Incorrect Options ^10-12

• Periodic acid-Schiff (PAS) staining with diastase – glycogen, neutral mucopolysaccharide, and fungal stain; can be used to assist in identifying fungal organisms and inflammatory dermatoses
• Von Kossa – calcium stain; can be used to identify calciphylaxis
• Masson Trichrome – collagen stain; can be used to identify connective tissue abnormalities, perforating disorders, fibrosis, ischemic damage
• Methenamine Silver – fungal stain; can be used to identify angioinvasive fungal organisms

References

1. Chan KPR, Lee JSS, Lim JHL. Cutaneous Hydrophilic Polymer Embolism: An Important and Overlooked Clinical Entity. Am J Dermatopathol. 2024;46(7):452-454.
2. Miyaoka M, Hatanaka K, Uekusa T, Nakamura N. Clinicopathological features of hydrophilic polymer emboli in Japanese autopsy cases. APMIS. 2018;126(11):838-841.
3. Mehta RI, Mehta RI, Choi JM, Mukherjee A, Castellani RJ. Hydrophilic polymer embolism and associated vasculopathy of the lung: prevalence in a retrospective autopsy study. Hum Pathol. 2015;46(2):191-201.
4. Barnwell SL, D’Agostino AN, Shapiro SL, Nesbit GM, Kellogg JX. Foreign bodies in small arteries after use of an infusion microcatheter. AJNR Am J Neuroradiol. 1997;18(10):1886-1889.
5. Baudo M, Magrini E, Pernot M, et al. Hydrophilic polymer embolization after TAVI. J Cardiol. 2024;84(2):141-142.
6. Sabzevari N, Schapiro BL, Stewart B. Necrotic leg ulcers secondary to hydrophilic polymer gel emboli. J Vasc Surg Cases Innov Tech. 2019;5(3):310-313. Published 2019 Jun 29.
7. Georgesen C, Fox LP, Harp J. Retiform purpura: A diagnostic approach.

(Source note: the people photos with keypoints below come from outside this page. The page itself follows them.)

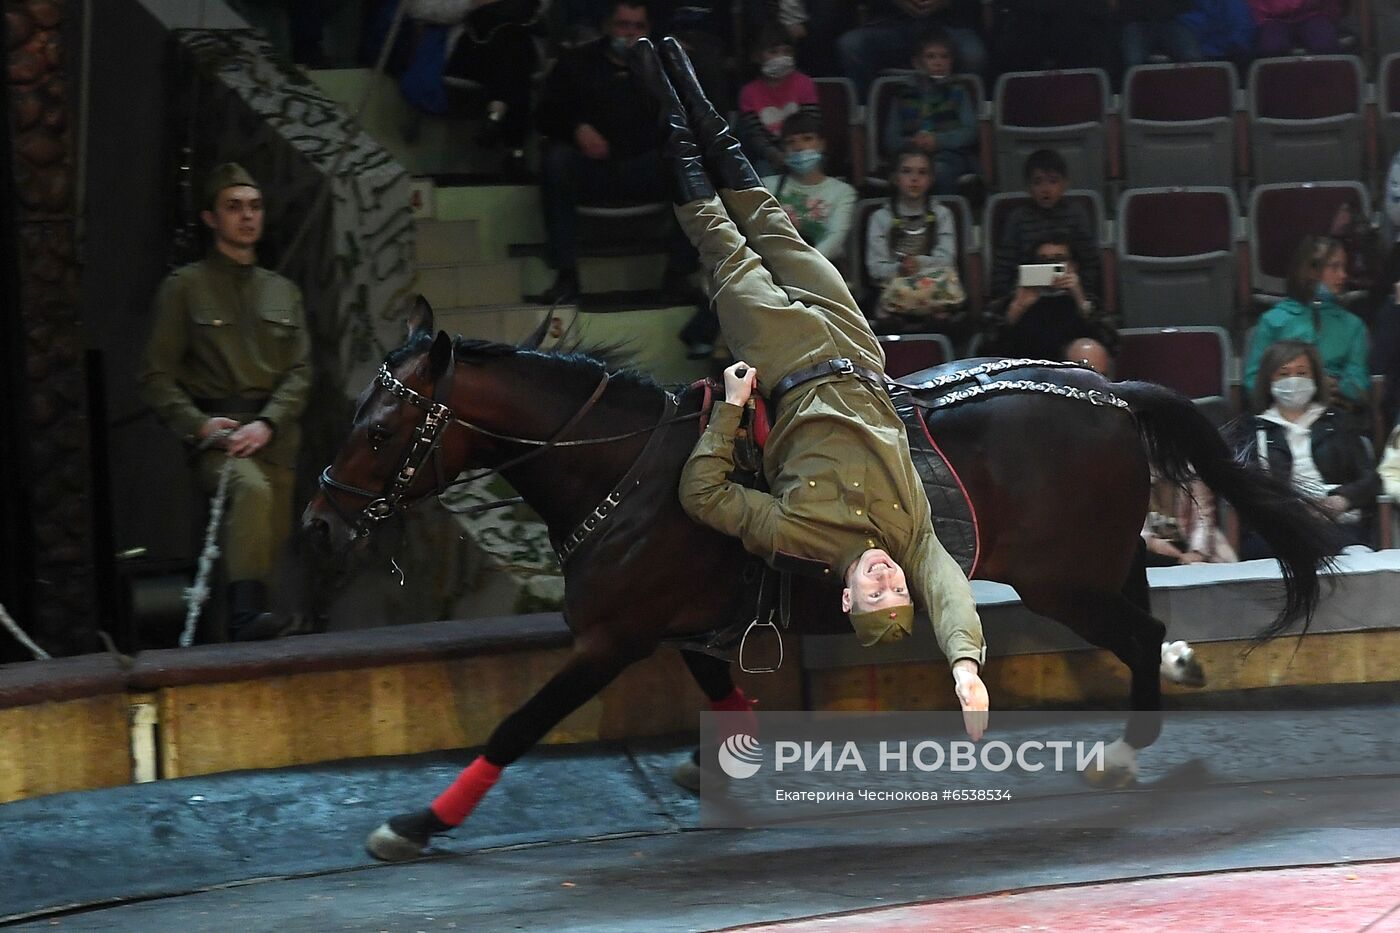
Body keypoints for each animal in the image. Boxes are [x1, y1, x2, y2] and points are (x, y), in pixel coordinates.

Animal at [303, 299, 1332, 857]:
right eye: (356, 415)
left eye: (383, 430)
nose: (320, 519)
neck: (626, 469)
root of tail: (1110, 389)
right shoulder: (679, 621)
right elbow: (717, 684)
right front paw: (727, 755)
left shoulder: (611, 637)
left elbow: (517, 724)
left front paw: (416, 820)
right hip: (1094, 562)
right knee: (1148, 619)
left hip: (1061, 579)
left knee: (1140, 634)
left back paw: (1127, 745)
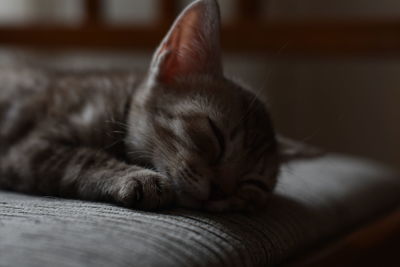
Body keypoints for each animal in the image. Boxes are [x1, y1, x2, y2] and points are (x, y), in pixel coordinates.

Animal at [0, 0, 312, 214]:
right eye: (215, 136)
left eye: (254, 183)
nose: (220, 192)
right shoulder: (28, 149)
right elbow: (81, 160)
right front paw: (138, 178)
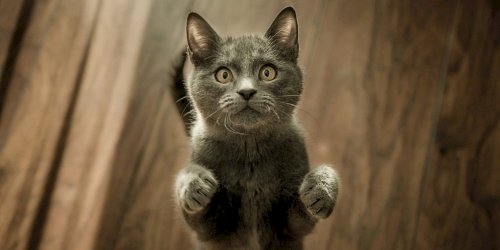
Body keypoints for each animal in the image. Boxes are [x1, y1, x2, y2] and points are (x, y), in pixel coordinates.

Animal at [173, 6, 340, 249]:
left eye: (267, 72)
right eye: (223, 74)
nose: (246, 91)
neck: (249, 147)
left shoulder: (290, 230)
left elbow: (305, 212)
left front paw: (321, 188)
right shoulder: (210, 233)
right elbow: (191, 192)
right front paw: (194, 184)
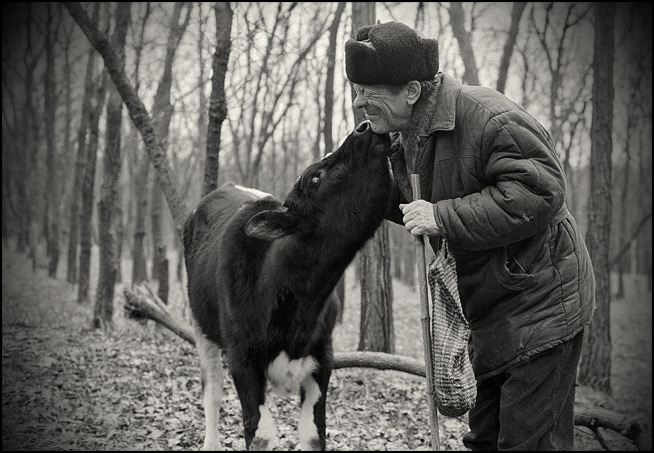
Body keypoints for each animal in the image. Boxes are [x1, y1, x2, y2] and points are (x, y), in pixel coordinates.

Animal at [182, 121, 392, 448]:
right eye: (314, 177)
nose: (364, 126)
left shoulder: (323, 357)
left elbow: (313, 433)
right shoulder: (242, 360)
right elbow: (261, 435)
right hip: (199, 323)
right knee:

J Am Acad Dermatol. 2020;82(4):783-796.
8. Shefler A, Blaszak SC, Shea CR, Chadha AA. A Rare Case of Hydrophilic Polymer Embolization After Transcatheter Aortic Valve Replacement. Am J Dermatopathol. 2023;45(6):411-413.
9. Thompson AK, Peters MS, El-Azhary RA, et al. Cutaneous microemboli from hydrophilic polymer after endovascular procedures. J Am Acad Dermatol. 2015;73(4):666-671.
10. Elston DM, Ferringer T, Ko C, Peckham S, High WA, DiCaudo DJ. Dermatopathology. Third edition. Elsevier; 2018.
11. Van De Vlekkert D, Machado E, d’Azzo A. Analysis of Generalized Fibrosis in Mouse Tissue Sections with Masson’s Trichrome Staining. Bio Protoc. 2020;10(10):e3629. Published 2020 May 20.
12. Shalin SC, Ferringer T, Cassarino DS. PAS and GMS utility in dermatopathology: Review of the current medical literature. J Cutan Pathol. 2020;47(11):1096-1102.